Reveille John D
Department of Internal Medicine, Division of Rheumatology, McGovern Medical School at The University of Texas Health Science Center, 6431 Fannin, MSB 5.270, Houston, TX, 77030, USA.
Clin Rheumatol. 2022 Mar;41(3):617-634. doi: 10.1007/s10067-021-05968-1. Epub 2021 Oct 21.
The spectrum of axial spondyloarthritis (AxSpA) (including both non-radiographic and radiographic AxSpA), also known as ankylosing spondylitis AS, has achieved growing recognition.
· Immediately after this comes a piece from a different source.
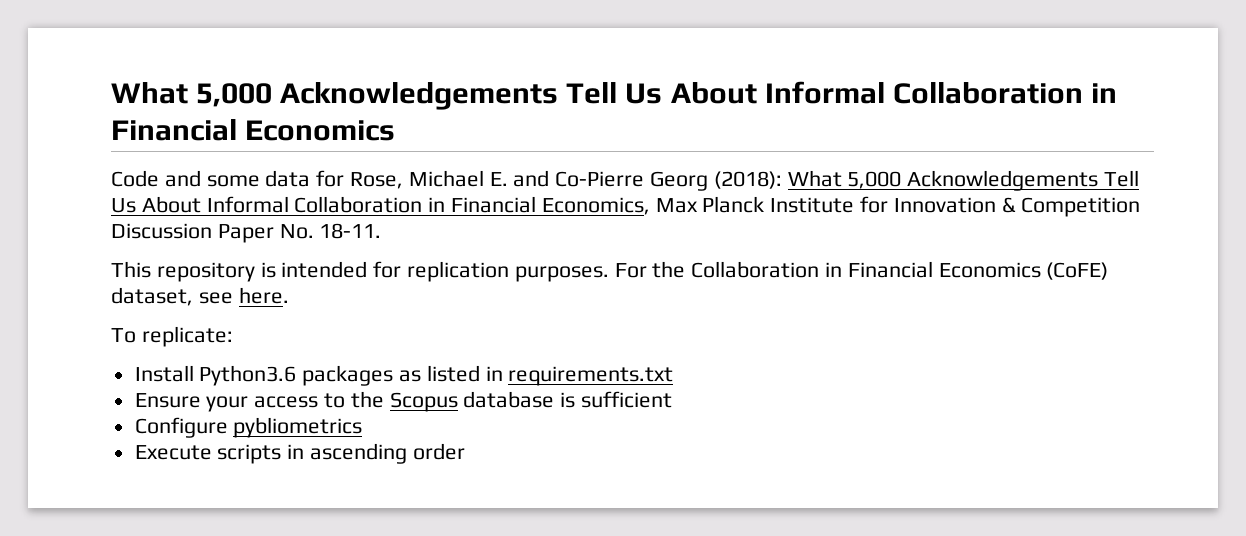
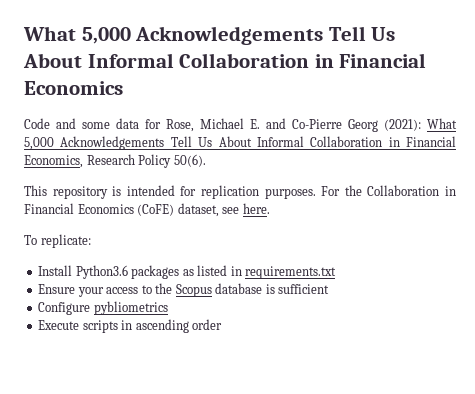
[713,171,782,189] (2018): -> [384,119,421,131] (2021):
[655,196,1141,217] [111,223,382,243] Max Planck Institute for Innovation & Competition Discussion Paper No. 18-11. -> [86,154,206,168] Research Policy 50(6).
With the development of treatments not only effective in controlling disease activity but also in slowing radiographic progression, and given the cost and risk profiles of these novel treatments and the limitations of current clinical criteria, imaging and peripheral blood biomarkers (C-reactive protein, HLA-B27 testing), the need for better biomarkers has never been greater. The purpose of this review is to present up-to-date information on the biomarkers for the diagnosis for assessing disease diagnosis, activity, treatment response, and radiographic progression of AxSpA, and entails multiple search strings used to identify articles of interest published in PubMed and the Cochrane database up to May 1, 2021. We present the current status of research in serologic biomarkers such as cytokines, adipokines, matrix metalloproteinases, calprotectin, CD74, antibodies, bone turnover markers, and circulating protein fragments of cartilage and connective tissue degradation and other biomarkers. Despite a great deal of work, most serologic results have been disappointing and to date none perform better than CRP. Recent promising preliminary data for some has been published, but require further confirmation. Transcriptomic biomarkers such as micro-RNAs and genetic biomarkers also show promise to assist in diagnosis and possibly for radiographic severity, including a recently developed panel of genetic risk markers used in a polygenic risk score instrument in AS diagnosis. These need further confirmation and application in AS as well as in nr-AxSpA.
中轴型脊柱关节炎(AxSpA)(包括非放射学和放射学AxSpA),也称为强直性脊柱炎(AS),已得到越来越多的认可。随着不仅能有效控制疾病活动而且能减缓放射学进展的治疗方法的发展,考虑到这些新型治疗方法的成本和风险状况以及当前临床标准、影像学和外周血生物标志物(C反应蛋白、HLA - B27检测)的局限性,对更好的生物标志物的需求从未如此迫切。本综述的目的是提供有关AxSpA疾病诊断、活动度、治疗反应和放射学进展评估的生物标志物的最新信息,并涉及用于识别截至2021年5月1日在PubMed和Cochrane数据库中发表的相关文章的多个检索词。我们介绍了血清学生物标志物如细胞因子、脂肪因子、基质金属蛋白酶、钙卫蛋白、CD74、抗体、骨转换标志物以及软骨和结缔组织降解的循环蛋白片段等其他生物标志物的研究现状。尽管进行了大量工作,但大多数血清学结果都令人失望,迄今为止没有一种比CRP表现更好。最近一些有前景的初步数据已经发表,但需要进一步证实。转录组生物标志物如微小RNA和遗传生物标志物也有望辅助诊断,并可能用于评估放射学严重程度,包括最近开发的一组用于强直性脊柱炎诊断的多基因风险评分工具中的遗传风险标志物。这些需要在强直性脊柱炎以及非放射学中轴型脊柱关节炎中进一步证实和应用。